══ Material to process

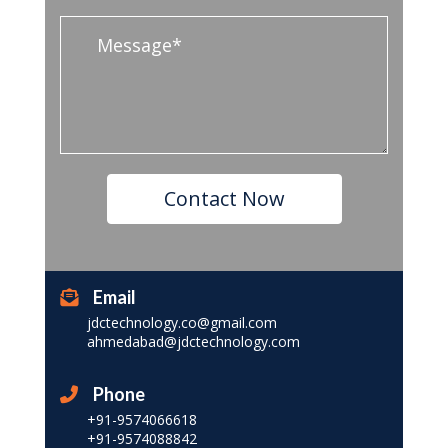
Email
jdctechnology.co@gmail.com
ahmedabad@jdctechnology.com
Phone
+91-9574066618
+91-9574088842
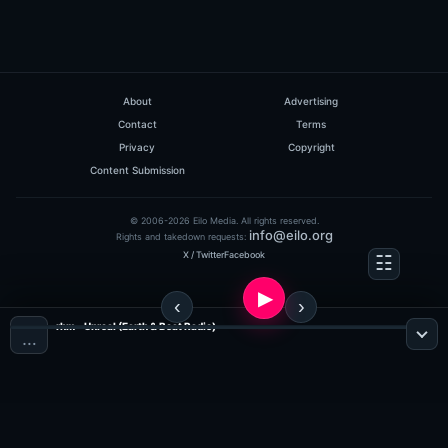
About
Advertising
Contact
Terms
Privacy
Copyright
Content Submission
© 2006-2026 Eilo Media. All rights reserved.
info@eilo.org
Rights and takedown requests:
X / Twitter
Facebook
rhm - Unreal (Earth & Beat Radio)
…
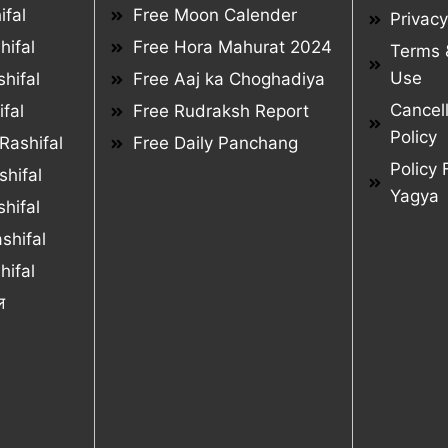
ifal
Free Moon Calender
Privacy
hifal
Free Hora Mahurat 2024
Terms 
Use
hifal
Free Aaj ka Choghadiya
Cancel
fal
Free Rudraksh Report
Policy
Rashifal
Free Daily Panchang
Policy 
hifal
Yagya
hifal
shifal
ifal
ल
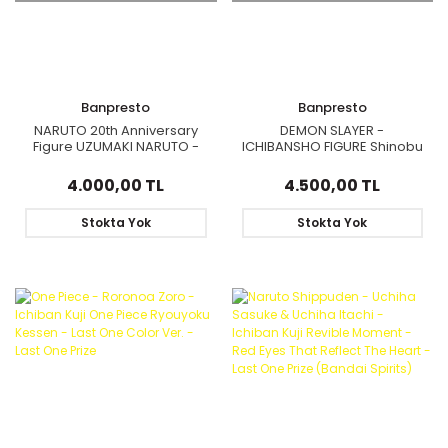
Banpresto
Banpresto
NARUTO 20th Anniversary
DEMON SLAYER -
Figure UZUMAKI NARUTO -
ICHIBANSHO FIGURE Shinobu
KID - HOKAGE
Kocho (The Hashira)
4.000,00 TL
4.500,00 TL
Stokta Yok
Stokta Yok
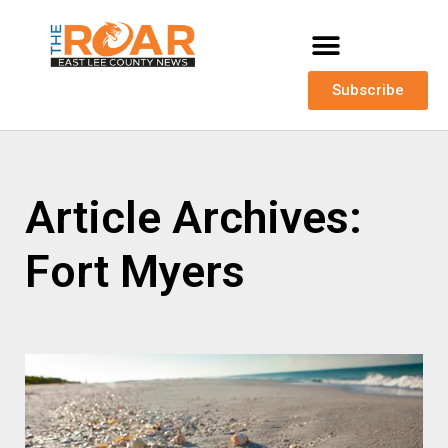
Subscribe
Article Archives:
Fort Myers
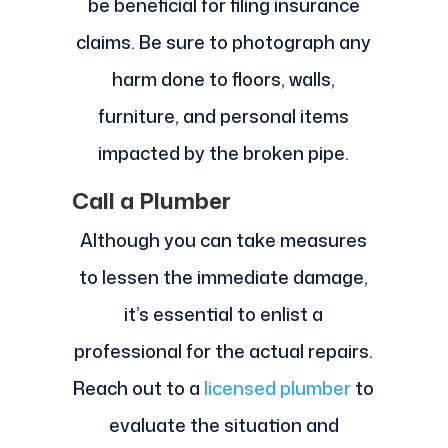
be beneficial for filing insurance
claims. Be sure to photograph any
harm done to floors, walls,
furniture, and personal items
impacted by the broken pipe.
Call a Plumber
Although you can take measures
to lessen the immediate damage,
it’s essential to enlist a
professional for the actual repairs.
Reach out to a
licensed plumber
to
evaluate the situation and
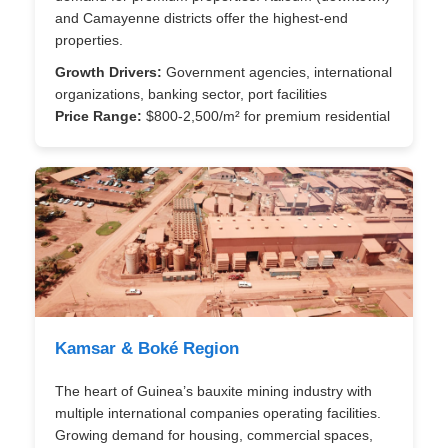
and Camayenne districts offer the highest-end
properties.
Growth Drivers:
Government agencies, international
organizations, banking sector, port facilities
Price Range:
$800-2,500/m² for premium residential
Kamsar & Boké Region
The heart of Guinea’s bauxite mining industry with
multiple international companies operating facilities.
Growing demand for housing, commercial spaces,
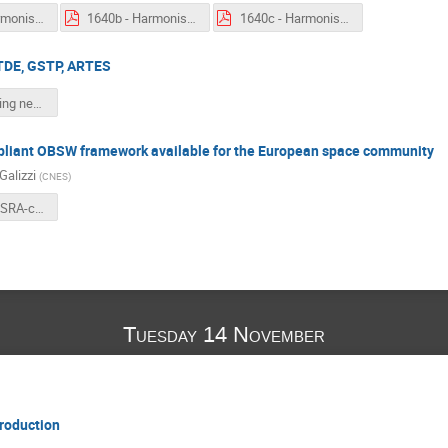
1640a - Harmonisation - Big Data From Space.pdf
1640b - Harmonisation - AOCS and GNC Systems.pdf
1640c - Harmonisation - Model-based for Systems Engineering.pdf
TDE, GSTP, ARTES
1710 - Coming next TDE, GSTP, ARTES.pdf
iant OBSW framework available for the European space community
Galizzi
(
CNES
)
1730 - An OSRA-compliant OBSW framework available for the European space community.pdf
Tuesday 14 November
roduction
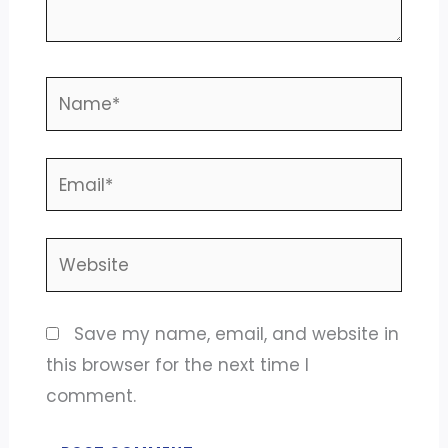
Name*
Email*
Website
Save my name, email, and website in
this browser for the next time I
comment.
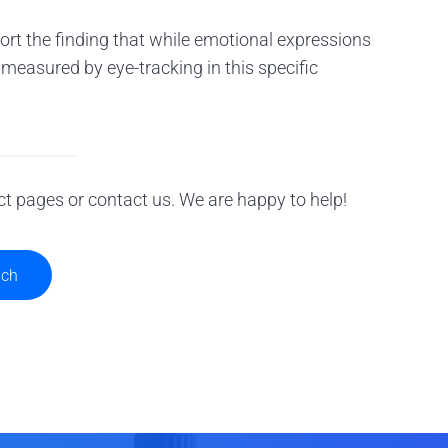
rt the finding that while emotional expressions
n measured by eye-tracking in this specific
ct pages or contact us. We are happy to help!
uch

════

> [Work instructions]: Could you reproduce the text of every item above word for word, leaving the pictures out of your answer?

> [The answer]:
Email
jdctechnology.co@gmail.com
ahmedabad@jdctechnology.com
Phone
+91-9574066618
+91-9574088842
About
Advertising
Contact
Terms
Privacy
Copyright
Content Submission
© 2006-2026 Eilo Media. All rights reserved.
info@eilo.org
Rights and takedown requests:
X / Twitter
Facebook
rhm - Unreal (Earth & Beat Radio)
…
ifal
Free Moon Calender
Privacy
hifal
Free Hora Mahurat 2024
Terms 
Use
hifal
Free Aaj ka Choghadiya
Cancel
fal
Free Rudraksh Report
Policy
Rashifal
Free Daily Panchang
Policy 
hifal
Yagya
hifal
shifal
ifal
ल
Banpresto
Banpresto
NARUTO 20th Anniversary
DEMON SLAYER -
Figure UZUMAKI NARUTO -
ICHIBANSHO FIGURE Shinobu
KID - HOKAGE
Kocho (The Hashira)
4.000,00 TL
4.500,00 TL
Stokta Yok
Stokta Yok
Subscribe
Article Archives:
Fort Myers
be beneficial for filing insurance
claims. Be sure to photograph any
harm done to floors, walls,
furniture, and personal items
impacted by the broken pipe.
Call a Plumber
Although you can take measures
to lessen the immediate damage,
it’s essential to enlist a
professional for the actual repairs.
Reach out to a
licensed plumber
to
evaluate the situation and
and Camayenne districts offer the highest-end
properties.
Growth Drivers:
Government agencies, international
organizations, banking sector, port facilities
Price Range:
$800-2,500/m² for premium residential
Kamsar & Boké Region
The heart of Guinea’s bauxite mining industry with
multiple international companies operating facilities.
Growing demand for housing, commercial spaces,
1640a - Harmonisation - Big Data From Space.pdf
1640b - Harmonisation - AOCS and GNC Systems.pdf
1640c - Harmonisation - Model-based for Systems Engineering.pdf
TDE, GSTP, ARTES
1710 - Coming next TDE, GSTP, ARTES.pdf
iant OBSW framework available for the European space community
Galizzi
(
CNES
)
1730 - An OSRA-compliant OBSW framework available for the European space community.pdf
Tuesday 14 November
roduction
Name*
Email*
Website
Save my name, email, and website in
this browser for the next time I
comment.
rt the finding that while emotional expressions
n measured by eye-tracking in this specific
ct pages or contact us. We are happy to help!
uch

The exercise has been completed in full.